Not all nitrogen-rich field stars originate from globular clusters

TL;DR

This study investigates nitrogen-rich stars in the Galactic field, using asteroseismology and chemical analysis to assess their origins, suggesting most are unlikely to have come from globular clusters due to their young inferred ages.

Contribution

It demonstrates the use of combined chemical, kinematic, and asteroseismic data to evaluate the origins of nitrogen-rich stars beyond globular clusters.

Findings

Most nitrogen-rich field stars are too young to originate from GCs.

Asteroseismic ages suggest alternative evolutionary scenarios like binary interactions.

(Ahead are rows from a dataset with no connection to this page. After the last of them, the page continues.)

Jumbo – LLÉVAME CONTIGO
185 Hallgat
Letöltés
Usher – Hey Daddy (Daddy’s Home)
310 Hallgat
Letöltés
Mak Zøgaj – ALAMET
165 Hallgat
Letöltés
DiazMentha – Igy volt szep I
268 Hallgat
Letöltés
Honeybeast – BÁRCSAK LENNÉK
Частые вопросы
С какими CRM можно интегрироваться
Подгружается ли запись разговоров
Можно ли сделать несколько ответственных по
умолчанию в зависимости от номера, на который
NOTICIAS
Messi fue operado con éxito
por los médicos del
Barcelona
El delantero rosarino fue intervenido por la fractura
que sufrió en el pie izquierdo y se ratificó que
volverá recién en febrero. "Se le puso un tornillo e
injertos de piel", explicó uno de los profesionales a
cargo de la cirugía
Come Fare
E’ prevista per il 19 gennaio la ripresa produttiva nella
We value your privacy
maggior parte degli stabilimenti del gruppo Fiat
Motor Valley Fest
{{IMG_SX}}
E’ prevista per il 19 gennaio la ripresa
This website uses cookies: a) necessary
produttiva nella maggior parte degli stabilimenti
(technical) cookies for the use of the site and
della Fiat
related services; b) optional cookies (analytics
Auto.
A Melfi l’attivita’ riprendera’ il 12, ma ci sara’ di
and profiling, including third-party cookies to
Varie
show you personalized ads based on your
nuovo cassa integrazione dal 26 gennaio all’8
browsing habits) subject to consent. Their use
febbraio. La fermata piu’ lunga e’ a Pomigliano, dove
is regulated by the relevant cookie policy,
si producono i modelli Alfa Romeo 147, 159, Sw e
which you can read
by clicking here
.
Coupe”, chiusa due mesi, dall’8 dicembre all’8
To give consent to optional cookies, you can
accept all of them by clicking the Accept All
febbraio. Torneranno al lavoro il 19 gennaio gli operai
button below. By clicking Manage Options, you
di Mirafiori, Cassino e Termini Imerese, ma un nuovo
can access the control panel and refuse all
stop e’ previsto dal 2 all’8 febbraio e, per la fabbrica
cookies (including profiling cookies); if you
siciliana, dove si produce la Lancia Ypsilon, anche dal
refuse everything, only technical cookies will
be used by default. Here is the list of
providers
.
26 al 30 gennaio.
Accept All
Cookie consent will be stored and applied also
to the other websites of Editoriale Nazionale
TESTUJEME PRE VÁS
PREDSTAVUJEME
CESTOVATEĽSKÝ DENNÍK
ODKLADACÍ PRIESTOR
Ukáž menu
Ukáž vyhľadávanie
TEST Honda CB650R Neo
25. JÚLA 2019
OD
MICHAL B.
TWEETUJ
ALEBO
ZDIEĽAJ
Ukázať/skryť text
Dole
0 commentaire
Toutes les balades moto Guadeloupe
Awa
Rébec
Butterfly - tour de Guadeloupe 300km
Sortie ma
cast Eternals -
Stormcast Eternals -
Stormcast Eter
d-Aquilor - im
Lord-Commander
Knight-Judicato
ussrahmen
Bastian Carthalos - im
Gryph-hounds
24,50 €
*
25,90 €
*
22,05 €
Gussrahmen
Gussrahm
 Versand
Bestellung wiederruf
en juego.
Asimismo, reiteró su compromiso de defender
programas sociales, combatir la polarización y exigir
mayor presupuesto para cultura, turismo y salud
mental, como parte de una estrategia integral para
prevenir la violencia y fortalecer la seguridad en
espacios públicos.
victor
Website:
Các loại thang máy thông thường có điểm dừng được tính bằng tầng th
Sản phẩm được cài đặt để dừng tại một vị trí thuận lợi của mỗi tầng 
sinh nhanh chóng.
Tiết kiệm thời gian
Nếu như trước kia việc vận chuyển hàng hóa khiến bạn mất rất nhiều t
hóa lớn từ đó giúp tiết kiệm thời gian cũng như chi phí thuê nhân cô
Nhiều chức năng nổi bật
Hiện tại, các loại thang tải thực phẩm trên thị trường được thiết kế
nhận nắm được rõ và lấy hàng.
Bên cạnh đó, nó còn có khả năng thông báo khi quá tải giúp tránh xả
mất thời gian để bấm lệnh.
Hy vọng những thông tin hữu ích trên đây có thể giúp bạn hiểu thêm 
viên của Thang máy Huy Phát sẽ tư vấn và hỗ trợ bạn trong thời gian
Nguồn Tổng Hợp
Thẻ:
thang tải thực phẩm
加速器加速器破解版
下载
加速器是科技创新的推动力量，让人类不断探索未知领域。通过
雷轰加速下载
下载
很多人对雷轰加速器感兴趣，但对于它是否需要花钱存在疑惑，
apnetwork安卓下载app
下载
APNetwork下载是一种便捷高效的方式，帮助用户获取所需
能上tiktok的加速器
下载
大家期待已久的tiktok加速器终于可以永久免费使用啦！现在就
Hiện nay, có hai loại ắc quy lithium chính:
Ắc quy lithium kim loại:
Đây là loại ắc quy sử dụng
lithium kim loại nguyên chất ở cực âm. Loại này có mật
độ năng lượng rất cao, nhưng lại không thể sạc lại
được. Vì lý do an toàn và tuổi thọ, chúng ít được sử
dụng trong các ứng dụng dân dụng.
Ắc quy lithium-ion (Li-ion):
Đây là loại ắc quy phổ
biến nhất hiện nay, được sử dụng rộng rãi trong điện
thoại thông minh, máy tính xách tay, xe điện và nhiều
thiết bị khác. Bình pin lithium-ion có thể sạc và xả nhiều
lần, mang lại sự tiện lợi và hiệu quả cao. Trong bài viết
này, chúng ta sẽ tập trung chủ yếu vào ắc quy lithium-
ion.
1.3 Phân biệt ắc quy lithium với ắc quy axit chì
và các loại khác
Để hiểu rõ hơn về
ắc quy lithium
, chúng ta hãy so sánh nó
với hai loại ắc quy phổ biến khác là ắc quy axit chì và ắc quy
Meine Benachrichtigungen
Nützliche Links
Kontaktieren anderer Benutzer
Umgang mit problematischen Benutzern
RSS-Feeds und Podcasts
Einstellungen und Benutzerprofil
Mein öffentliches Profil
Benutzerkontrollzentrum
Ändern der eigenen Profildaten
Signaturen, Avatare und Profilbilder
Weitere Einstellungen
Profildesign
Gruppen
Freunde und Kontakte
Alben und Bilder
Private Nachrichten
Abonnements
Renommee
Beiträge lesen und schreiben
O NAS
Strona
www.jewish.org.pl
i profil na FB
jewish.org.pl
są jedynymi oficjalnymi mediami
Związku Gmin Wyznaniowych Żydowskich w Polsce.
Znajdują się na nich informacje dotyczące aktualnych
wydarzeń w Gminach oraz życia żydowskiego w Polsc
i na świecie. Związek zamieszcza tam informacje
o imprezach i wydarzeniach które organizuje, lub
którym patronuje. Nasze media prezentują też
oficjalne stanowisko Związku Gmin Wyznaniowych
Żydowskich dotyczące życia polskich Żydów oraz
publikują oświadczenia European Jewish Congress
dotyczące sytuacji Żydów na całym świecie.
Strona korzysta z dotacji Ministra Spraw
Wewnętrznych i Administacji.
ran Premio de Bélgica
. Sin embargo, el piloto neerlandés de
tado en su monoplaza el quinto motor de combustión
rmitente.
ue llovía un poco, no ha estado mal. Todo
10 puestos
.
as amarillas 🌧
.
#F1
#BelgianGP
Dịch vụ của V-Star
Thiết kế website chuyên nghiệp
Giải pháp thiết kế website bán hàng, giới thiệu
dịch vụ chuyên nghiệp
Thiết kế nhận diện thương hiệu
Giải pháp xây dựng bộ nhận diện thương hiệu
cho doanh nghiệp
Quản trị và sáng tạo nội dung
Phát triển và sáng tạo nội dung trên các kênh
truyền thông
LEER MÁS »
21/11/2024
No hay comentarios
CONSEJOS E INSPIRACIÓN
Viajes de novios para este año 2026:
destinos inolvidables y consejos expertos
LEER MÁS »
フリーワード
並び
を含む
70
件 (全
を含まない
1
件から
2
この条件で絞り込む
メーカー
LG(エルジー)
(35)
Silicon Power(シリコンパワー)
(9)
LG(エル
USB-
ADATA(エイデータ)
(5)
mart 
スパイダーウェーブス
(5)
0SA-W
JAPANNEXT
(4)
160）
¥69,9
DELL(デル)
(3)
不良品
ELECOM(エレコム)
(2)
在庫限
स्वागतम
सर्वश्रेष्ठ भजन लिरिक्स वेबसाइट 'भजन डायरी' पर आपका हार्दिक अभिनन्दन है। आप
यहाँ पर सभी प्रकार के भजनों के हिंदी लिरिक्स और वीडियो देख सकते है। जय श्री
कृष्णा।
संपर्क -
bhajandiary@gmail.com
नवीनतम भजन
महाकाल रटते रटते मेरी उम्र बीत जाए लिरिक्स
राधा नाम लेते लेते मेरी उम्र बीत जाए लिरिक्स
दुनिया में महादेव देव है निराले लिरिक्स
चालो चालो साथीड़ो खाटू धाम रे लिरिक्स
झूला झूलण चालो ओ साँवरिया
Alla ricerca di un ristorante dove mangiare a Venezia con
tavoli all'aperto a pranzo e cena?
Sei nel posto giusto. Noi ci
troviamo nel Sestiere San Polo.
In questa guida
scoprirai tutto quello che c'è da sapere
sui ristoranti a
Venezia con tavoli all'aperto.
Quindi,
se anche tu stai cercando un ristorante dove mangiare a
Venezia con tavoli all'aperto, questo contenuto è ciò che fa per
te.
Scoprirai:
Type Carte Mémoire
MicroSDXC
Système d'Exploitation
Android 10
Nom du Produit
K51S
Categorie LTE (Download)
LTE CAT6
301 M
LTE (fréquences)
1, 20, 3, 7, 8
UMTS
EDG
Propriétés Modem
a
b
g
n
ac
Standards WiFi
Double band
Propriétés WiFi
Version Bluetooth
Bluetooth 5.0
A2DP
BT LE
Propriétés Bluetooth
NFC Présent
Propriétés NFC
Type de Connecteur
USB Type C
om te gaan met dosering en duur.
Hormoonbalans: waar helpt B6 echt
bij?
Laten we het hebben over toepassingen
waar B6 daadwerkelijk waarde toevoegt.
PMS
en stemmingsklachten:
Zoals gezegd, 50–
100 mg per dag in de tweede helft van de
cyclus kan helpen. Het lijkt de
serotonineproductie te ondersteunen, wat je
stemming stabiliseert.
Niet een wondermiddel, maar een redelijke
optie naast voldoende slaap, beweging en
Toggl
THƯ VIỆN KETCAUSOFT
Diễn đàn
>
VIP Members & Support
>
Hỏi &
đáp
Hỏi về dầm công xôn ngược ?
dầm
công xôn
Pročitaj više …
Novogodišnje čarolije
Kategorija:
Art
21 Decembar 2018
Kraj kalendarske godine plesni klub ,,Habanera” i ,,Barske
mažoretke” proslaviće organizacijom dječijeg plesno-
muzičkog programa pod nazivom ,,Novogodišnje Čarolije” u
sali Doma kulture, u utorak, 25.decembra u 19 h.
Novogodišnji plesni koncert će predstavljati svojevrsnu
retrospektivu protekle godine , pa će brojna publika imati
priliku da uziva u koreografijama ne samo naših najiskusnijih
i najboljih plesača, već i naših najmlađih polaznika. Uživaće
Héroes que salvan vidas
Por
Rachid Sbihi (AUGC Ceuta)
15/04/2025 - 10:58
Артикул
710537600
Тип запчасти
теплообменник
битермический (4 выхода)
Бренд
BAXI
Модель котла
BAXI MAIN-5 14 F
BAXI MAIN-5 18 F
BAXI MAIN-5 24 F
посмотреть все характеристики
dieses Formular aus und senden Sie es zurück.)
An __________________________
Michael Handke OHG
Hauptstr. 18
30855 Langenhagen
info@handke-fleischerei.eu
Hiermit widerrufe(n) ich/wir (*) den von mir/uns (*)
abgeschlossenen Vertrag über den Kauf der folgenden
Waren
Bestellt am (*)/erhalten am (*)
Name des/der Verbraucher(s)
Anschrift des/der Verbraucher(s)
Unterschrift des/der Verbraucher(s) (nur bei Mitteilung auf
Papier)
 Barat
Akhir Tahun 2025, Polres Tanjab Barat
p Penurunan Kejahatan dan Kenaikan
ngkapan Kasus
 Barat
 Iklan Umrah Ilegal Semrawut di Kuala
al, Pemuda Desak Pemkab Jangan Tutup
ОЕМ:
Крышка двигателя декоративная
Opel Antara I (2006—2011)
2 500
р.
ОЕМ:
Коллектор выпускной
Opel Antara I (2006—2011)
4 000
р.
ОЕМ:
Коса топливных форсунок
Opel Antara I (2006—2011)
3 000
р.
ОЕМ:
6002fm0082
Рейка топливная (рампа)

Only a few nitrogen-rich stars could plausibly come from GCs, based on age estimates.

Abstract

Globular clusters (GCs) are important tracers of the early Galactic assembly process, with part of their stars showing distinct chemical abundance patterns. When such stars are found in the Galactic field rather than within GCs, they are assumed to have originated from clusters. We expand the search for such chemically enriched stars in the Kepler field, targeting stars located in the halo, thin and thick disc, to show the potential in using asteroseismology to link the inferred masses and hence, ages, with chemical abundances and kinematics. Using data from APOGEE DR17, Gaia DR3, and the Kepler mission, we identify primordial stars as those with chemical signatures typical of field stars, and enriched stars as those exhibiting strong nitrogen enrichment, with corresponding carbon and oxygen depletion. We present our sample of 133 red giant branch and core-He-burning stars, 92 of which have measured masses and inferred age estimations from asteroseismology. Of the 20 enriched stars identified, 13 have precise asteroseismic ages, of which a maximum of 3 are old enough ($> 8$ Gyr) to plausibly originate from globular clusters. The inferred asteroseismic ages indicate that most enriched stars found in the field appear too young to have originated from GCs; however, these apparently young ages are likely the result of assuming single-star evolution, rather than accounting for binary interactions or mergers. This points to alternative enrichment and evolutionary scenarios, such as mass transfer or coalescence, rather than a globular-cluster origin for most field nitrogen-rich stars.